[Saved entries]
***

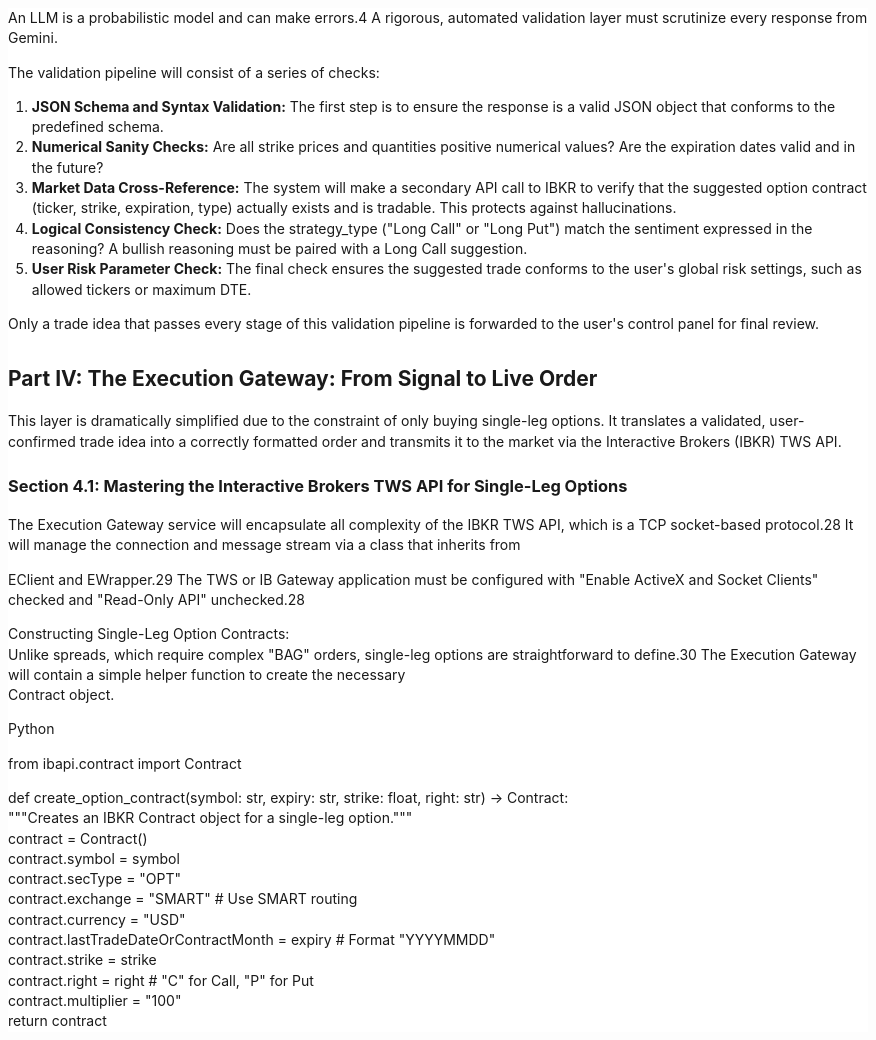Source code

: An LLM is a probabilistic model and can make errors.4 A rigorous, automated validation layer must scrutinize every response from Gemini.

The validation pipeline will consist of a series of checks:

1. **JSON Schema and Syntax Validation:** The first step is to ensure the response is a valid JSON object that conforms to the predefined schema.  
2. **Numerical Sanity Checks:** Are all strike prices and quantities positive numerical values? Are the expiration dates valid and in the future?  
3. **Market Data Cross-Reference:** The system will make a secondary API call to IBKR to verify that the suggested option contract (ticker, strike, expiration, type) actually exists and is tradable. This protects against hallucinations.  
4. **Logical Consistency Check:** Does the strategy\_type ("Long Call" or "Long Put") match the sentiment expressed in the reasoning? A bullish reasoning must be paired with a Long Call suggestion.  
5. **User Risk Parameter Check:** The final check ensures the suggested trade conforms to the user's global risk settings, such as allowed tickers or maximum DTE.

Only a trade idea that passes every stage of this validation pipeline is forwarded to the user's control panel for final review.

## **Part IV: The Execution Gateway: From Signal to Live Order**

This layer is dramatically simplified due to the constraint of only buying single-leg options. It translates a validated, user-confirmed trade idea into a correctly formatted order and transmits it to the market via the Interactive Brokers (IBKR) TWS API.

### **Section 4.1: Mastering the Interactive Brokers TWS API for Single-Leg Options**

The Execution Gateway service will encapsulate all complexity of the IBKR TWS API, which is a TCP socket-based protocol.28 It will manage the connection and message stream via a class that inherits from

EClient and EWrapper.29 The TWS or IB Gateway application must be configured with "Enable ActiveX and Socket Clients" checked and "Read-Only API" unchecked.28

Constructing Single-Leg Option Contracts:  
Unlike spreads, which require complex "BAG" orders, single-leg options are straightforward to define.30 The Execution Gateway will contain a simple helper function to create the necessary  
Contract object.

Python

from ibapi.contract import Contract

def create\_option\_contract(symbol: str, expiry: str, strike: float, right: str) \-\> Contract:  
    """Creates an IBKR Contract object for a single-leg option."""  
    contract \= Contract()  
    contract.symbol \= symbol  
    contract.secType \= "OPT"  
    contract.exchange \= "SMART"  \# Use SMART routing  
    contract.currency \= "USD"  
    contract.lastTradeDateOrContractMonth \= expiry  \# Format "YYYYMMDD"  
    contract.strike \= strike  
    contract.right \= right  \# "C" for Call, "P" for Put  
    contract.multiplier \= "100"  
    return contract
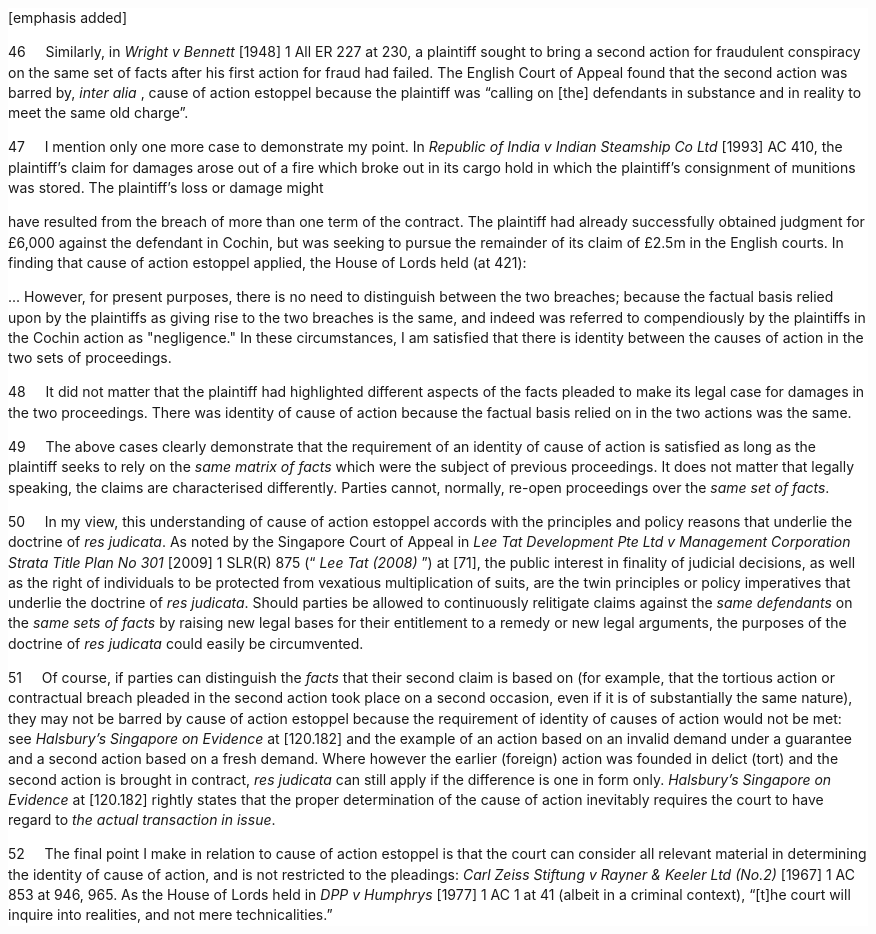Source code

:  [emphasis added] 

46     Similarly, in _Wright v Bennett_ [1948] 1 All ER 227 at 230, a plaintiff sought to bring a second action for fraudulent conspiracy on the same set of facts after his first action for fraud had failed. The English Court of Appeal found that the second action was barred by, _inter alia_ , cause of action estoppel because the plaintiff was “calling on [the] defendants in substance and in reality to meet the same old charge”. 

47     I mention only one more case to demonstrate my point. In _Republic of India v Indian Steamship Co Ltd_ [1993] AC 410, the plaintiff’s claim for damages arose out of a fire which broke out in its cargo hold in which the plaintiff’s consignment of munitions was stored. The plaintiff’s loss or damage might 


have resulted from the breach of more than one term of the contract. The plaintiff had already successfully obtained judgment for £6,000 against the defendant in Cochin, but was seeking to pursue the remainder of its claim of £2.5m in the English courts. In finding that cause of action estoppel applied, the House of Lords held (at 421): 

 ... However, for present purposes, there is no need to distinguish between the two breaches; because the factual basis relied upon by the plaintiffs as giving rise to the two breaches is the same, and indeed was referred to compendiously by the plaintiffs in the Cochin action as "negligence." In these circumstances, I am satisfied that there is identity between the causes of action in the two sets of proceedings. 

48     It did not matter that the plaintiff had highlighted different aspects of the facts pleaded to make its legal case for damages in the two proceedings. There was identity of cause of action because the factual basis relied on in the two actions was the same. 

49     The above cases clearly demonstrate that the requirement of an identity of cause of action is satisfied as long as the plaintiff seeks to rely on the _same matrix of facts_ which were the subject of previous proceedings. It does not matter that legally speaking, the claims are characterised differently. Parties cannot, normally, re-open proceedings over the _same set of facts_. 

50     In my view, this understanding of cause of action estoppel accords with the principles and policy reasons that underlie the doctrine of _res judicata_. As noted by the Singapore Court of Appeal in _Lee Tat Development Pte Ltd v Management Corporation Strata Title Plan No 301_ <span class="citation">[2009] 1 SLR(R) 875</span> (“ _Lee Tat (2008)_ ”) at [71], the public interest in finality of judicial decisions, as well as the right of individuals to be protected from vexatious multiplication of suits, are the twin principles or policy imperatives that underlie the doctrine of _res judicata_. Should parties be allowed to continuously relitigate claims against the _same defendants_ on the _same sets of facts_ by raising new legal bases for their entitlement to a remedy or new legal arguments, the purposes of the doctrine of _res judicata_ could easily be circumvented. 

51     Of course, if parties can distinguish the _facts_ that their second claim is based on (for example, that the tortious action or contractual breach pleaded in the second action took place on a second occasion, even if it is of substantially the same nature), they may not be barred by cause of action estoppel because the requirement of identity of causes of action would not be met: see _Halsbury’s Singapore on Evidence_ at [120.182] and the example of an action based on an invalid demand under a guarantee and a second action based on a fresh demand. Where however the earlier (foreign) action was founded in delict (tort) and the second action is brought in contract, _res judicata_ can still apply if the difference is one in form only. _Halsbury’s Singapore on Evidence_ at [120.182] rightly states that the proper determination of the cause of action inevitably requires the court to have regard to _the actual transaction in issue_. 

52     The final point I make in relation to cause of action estoppel is that the court can consider all relevant material in determining the identity of cause of action, and is not restricted to the pleadings: _Carl Zeiss Stiftung v Rayner & Keeler Ltd (No.2)_ [1967] 1 AC 853 at 946, 965. As the House of Lords held in _DPP v Humphrys_ [1977] 1 AC 1 at 41 (albeit in a criminal context), “[t]he court will inquire into realities, and not mere technicalities.” 
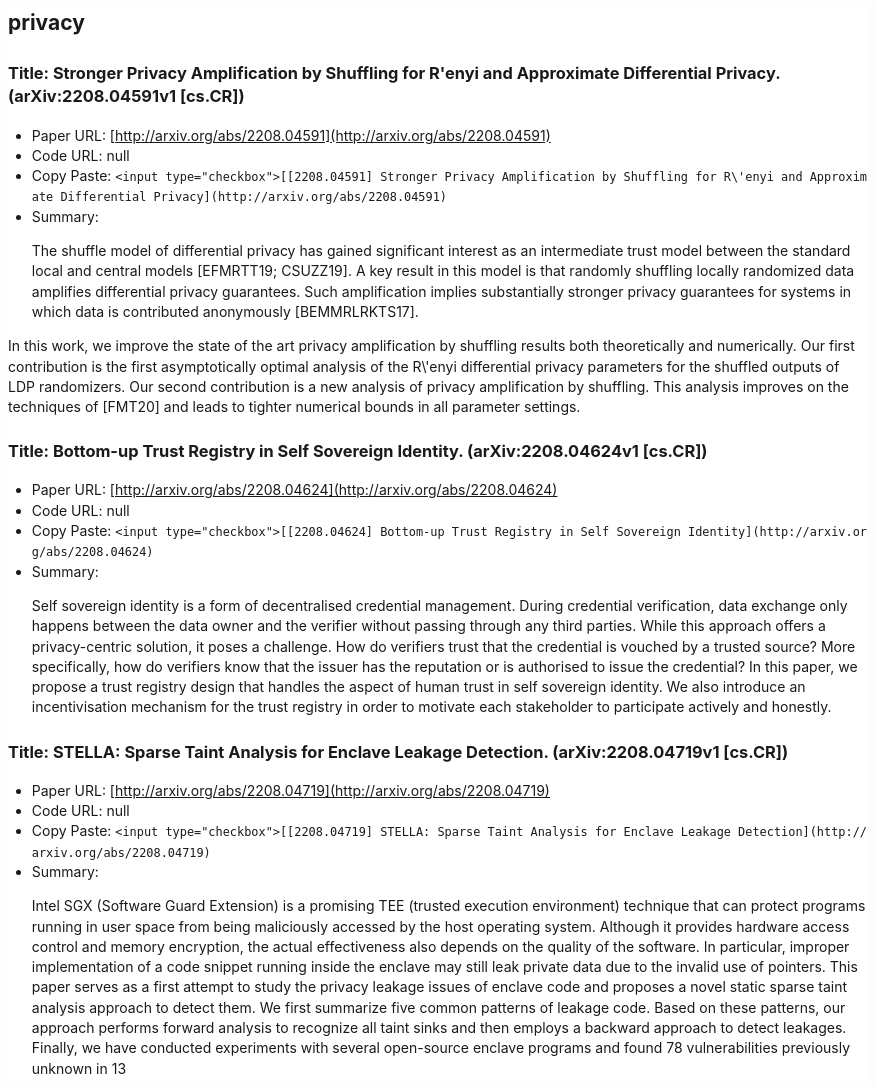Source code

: ## privacy
### Title: Stronger Privacy Amplification by Shuffling for R\'enyi and Approximate Differential Privacy. (arXiv:2208.04591v1 [cs.CR])
* Paper URL: [http://arxiv.org/abs/2208.04591](http://arxiv.org/abs/2208.04591)
* Code URL: null
* Copy Paste: `<input type="checkbox">[[2208.04591] Stronger Privacy Amplification by Shuffling for R\'enyi and Approximate Differential Privacy](http://arxiv.org/abs/2208.04591)`
* Summary: <p>The shuffle model of differential privacy has gained significant interest as
an intermediate trust model between the standard local and central models
[EFMRTT19; CSUZZ19]. A key result in this model is that randomly shuffling
locally randomized data amplifies differential privacy guarantees. Such
amplification implies substantially stronger privacy guarantees for systems in
which data is contributed anonymously [BEMMRLRKTS17].
</p>
<p>In this work, we improve the state of the art privacy amplification by
shuffling results both theoretically and numerically. Our first contribution is
the first asymptotically optimal analysis of the R\'enyi differential privacy
parameters for the shuffled outputs of LDP randomizers. Our second contribution
is a new analysis of privacy amplification by shuffling. This analysis improves
on the techniques of [FMT20] and leads to tighter numerical bounds in all
parameter settings.
</p>

### Title: Bottom-up Trust Registry in Self Sovereign Identity. (arXiv:2208.04624v1 [cs.CR])
* Paper URL: [http://arxiv.org/abs/2208.04624](http://arxiv.org/abs/2208.04624)
* Code URL: null
* Copy Paste: `<input type="checkbox">[[2208.04624] Bottom-up Trust Registry in Self Sovereign Identity](http://arxiv.org/abs/2208.04624)`
* Summary: <p>Self sovereign identity is a form of decentralised credential management.
During credential verification, data exchange only happens between the data
owner and the verifier without passing through any third parties. While this
approach offers a privacy-centric solution, it poses a challenge. How do
verifiers trust that the credential is vouched by a trusted source? More
specifically, how do verifiers know that the issuer has the reputation or is
authorised to issue the credential? In this paper, we propose a trust registry
design that handles the aspect of human trust in self sovereign identity. We
also introduce an incentivisation mechanism for the trust registry in order to
motivate each stakeholder to participate actively and honestly.
</p>

### Title: STELLA: Sparse Taint Analysis for Enclave Leakage Detection. (arXiv:2208.04719v1 [cs.CR])
* Paper URL: [http://arxiv.org/abs/2208.04719](http://arxiv.org/abs/2208.04719)
* Code URL: null
* Copy Paste: `<input type="checkbox">[[2208.04719] STELLA: Sparse Taint Analysis for Enclave Leakage Detection](http://arxiv.org/abs/2208.04719)`
* Summary: <p>Intel SGX (Software Guard Extension) is a promising TEE (trusted execution
environment) technique that can protect programs running in user space from
being maliciously accessed by the host operating system. Although it provides
hardware access control and memory encryption, the actual effectiveness also
depends on the quality of the software. In particular, improper implementation
of a code snippet running inside the enclave may still leak private data due to
the invalid use of pointers. This paper serves as a first attempt to study the
privacy leakage issues of enclave code and proposes a novel static sparse taint
analysis approach to detect them. We first summarize five common patterns of
leakage code. Based on these patterns, our approach performs forward analysis
to recognize all taint sinks and then employs a backward approach to detect
leakages. Finally, we have conducted experiments with several open-source
enclave programs and found 78 vulnerabilities previously unknown in 13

***

> [EXERCISE GOAL] Of the lines above, output exactly those from the line bearing "the first asymptotically" through the line bearing "approach offers a", inclusive.

> [YOUR SOLUTION]
the first asymptotically optimal analysis of the R\'enyi differential privacy
parameters for the shuffled outputs of LDP randomizers. Our second contribution
is a new analysis of privacy amplification by shuffling. This analysis improves
on the techniques of [FMT20] and leads to tighter numerical bounds in all
parameter settings.
</p>

### Title: Bottom-up Trust Registry in Self Sovereign Identity. (arXiv:2208.04624v1 [cs.CR])
* Paper URL: [http://arxiv.org/abs/2208.04624](http://arxiv.org/abs/2208.04624)
* Code URL: null
* Copy Paste: `<input type="checkbox">[[2208.04624] Bottom-up Trust Registry in Self Sovereign Identity](http://arxiv.org/abs/2208.04624)`
* Summary: <p>Self sovereign identity is a form of decentralised credential management.
During credential verification, data exchange only happens between the data
owner and the verifier without passing through any third parties. While this
approach offers a privacy-centric solution, it poses a challenge. How do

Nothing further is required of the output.